Hardware project source files
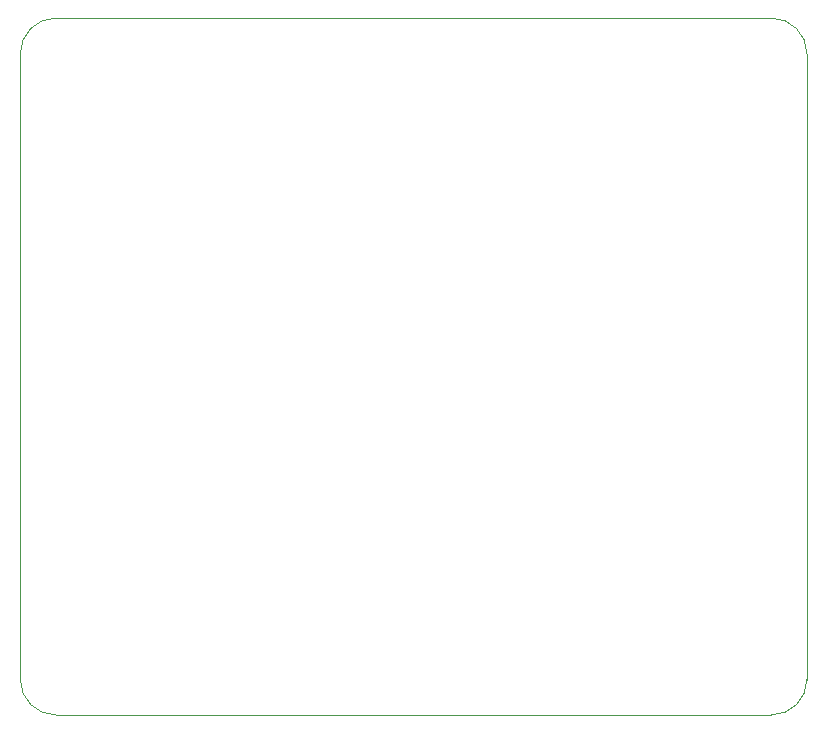
<source format=gbr>
%TF.GenerationSoftware,KiCad,Pcbnew,8.0.6*%
%TF.CreationDate,2025-04-11T13:23:37-07:00*%
%TF.ProjectId,SF_PCB_Rev1-3,53465f50-4342-45f5-9265-76312d332e6b,rev?*%
%TF.SameCoordinates,Original*%
%TF.FileFunction,Profile,NP*%
%FSLAX46Y46*%
G04 Gerber Fmt 4.6, Leading zero omitted, Abs format (unit mm)*
G04 Created by KiCad (PCBNEW 8.0.6) date 2025-04-11 13:23:37*
%MOMM*%
%LPD*%
G01*
G04 APERTURE LIST*
%TA.AperFunction,Profile*%
%ADD10C,0.100000*%
%TD*%
G04 APERTURE END LIST*
D10*
X176700000Y-76000000D02*
X176700000Y-23000000D01*
X243300000Y-76000000D02*
G75*
G02*
X240300000Y-79000000I-3000000J0D01*
G01*
X179700000Y-20000000D02*
X240300000Y-20000000D01*
X179700000Y-79000000D02*
G75*
G02*
X176700000Y-76000000I0J3000000D01*
G01*
X240300000Y-20000000D02*
G75*
G02*
X243300000Y-23000000I0J-3000000D01*
G01*
X240300000Y-79000000D02*
X179700000Y-79000000D01*
X243300000Y-23000000D02*
X243300000Y-76000000D01*
X176700000Y-23000000D02*
G75*
G02*
X179700000Y-20000000I3000000J0D01*
G01*
M02*

</source>
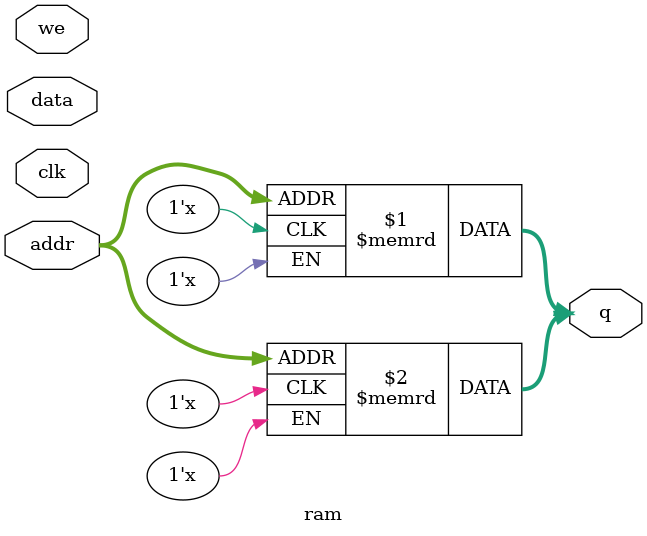
<source format=v>
module ram #(
    parameter ADDR_WIDTH=6,
    parameter DATA_WIDTH=8
) (
    input [DATA_WIDTH-1:0] data,
    input [ADDR_WIDTH-1:0] addr,
    input we, clk,
    output [7:0] q
);
reg [DATA_WIDTH-1:0] ram[2**ADDR_WIDTH-1:0];
// when we is high, write data to ram at address addr
// assign the ram value at address addr to q
assign q = ram[addr];
// when we is low, read data from ram at address addr
// assign the read value to q
assign q = ram[addr];
endmodule

</source>
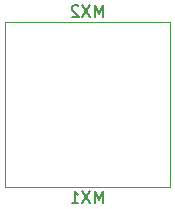
<source format=gbr>
G04 #@! TF.GenerationSoftware,KiCad,Pcbnew,(6.0.1)*
G04 #@! TF.CreationDate,2022-02-17T12:15:03-06:00*
G04 #@! TF.ProjectId,Space Hand Wire Helpers,53706163-6520-4486-916e-642057697265,rev?*
G04 #@! TF.SameCoordinates,Original*
G04 #@! TF.FileFunction,Legend,Bot*
G04 #@! TF.FilePolarity,Positive*
%FSLAX46Y46*%
G04 Gerber Fmt 4.6, Leading zero omitted, Abs format (unit mm)*
G04 Created by KiCad (PCBNEW (6.0.1)) date 2022-02-17 12:15:03*
%MOMM*%
%LPD*%
G01*
G04 APERTURE LIST*
%ADD10C,0.150000*%
%ADD11C,0.120000*%
G04 APERTURE END LIST*
D10*
X148224714Y-88717380D02*
X148224714Y-87717380D01*
X147891380Y-88431666D01*
X147558047Y-87717380D01*
X147558047Y-88717380D01*
X147177095Y-87717380D02*
X146510428Y-88717380D01*
X146510428Y-87717380D02*
X147177095Y-88717380D01*
X146177095Y-87812619D02*
X146129476Y-87765000D01*
X146034238Y-87717380D01*
X145796142Y-87717380D01*
X145700904Y-87765000D01*
X145653285Y-87812619D01*
X145605666Y-87907857D01*
X145605666Y-88003095D01*
X145653285Y-88145952D01*
X146224714Y-88717380D01*
X145605666Y-88717380D01*
X148224714Y-104465380D02*
X148224714Y-103465380D01*
X147891380Y-104179666D01*
X147558047Y-103465380D01*
X147558047Y-104465380D01*
X147177095Y-103465380D02*
X146510428Y-104465380D01*
X146510428Y-103465380D02*
X147177095Y-104465380D01*
X145605666Y-104465380D02*
X146177095Y-104465380D01*
X145891380Y-104465380D02*
X145891380Y-103465380D01*
X145986619Y-103608238D01*
X146081857Y-103703476D01*
X146177095Y-103751095D01*
D11*
X139954000Y-103124000D02*
X153924000Y-103124000D01*
X153924000Y-103124000D02*
X153924000Y-89154000D01*
X139954000Y-89154000D02*
X139954000Y-103124000D01*
X153924000Y-89154000D02*
X139954000Y-89154000D01*
X153924000Y-89154000D02*
X139954000Y-89154000D01*
X153924000Y-103124000D02*
X153924000Y-89154000D01*
X139954000Y-89154000D02*
X139954000Y-103124000D01*
X139954000Y-103124000D02*
X153924000Y-103124000D01*
M02*

</source>
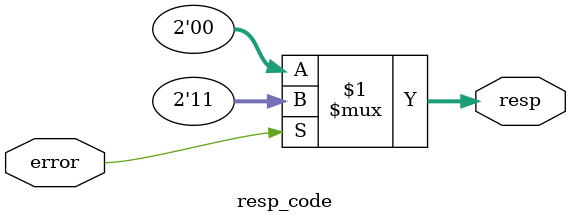
<source format=sv>
module resp_code(
    input logic error,
    output logic[1:0] resp
);
    assign resp = error ? 2'b11 : 2'b00;
endmodule

</source>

WHAT YOU NEED TO DO:
What is the number of lines above that contain the word "GenerationSoftware"? Answer with that number only.

SOLUTION:
2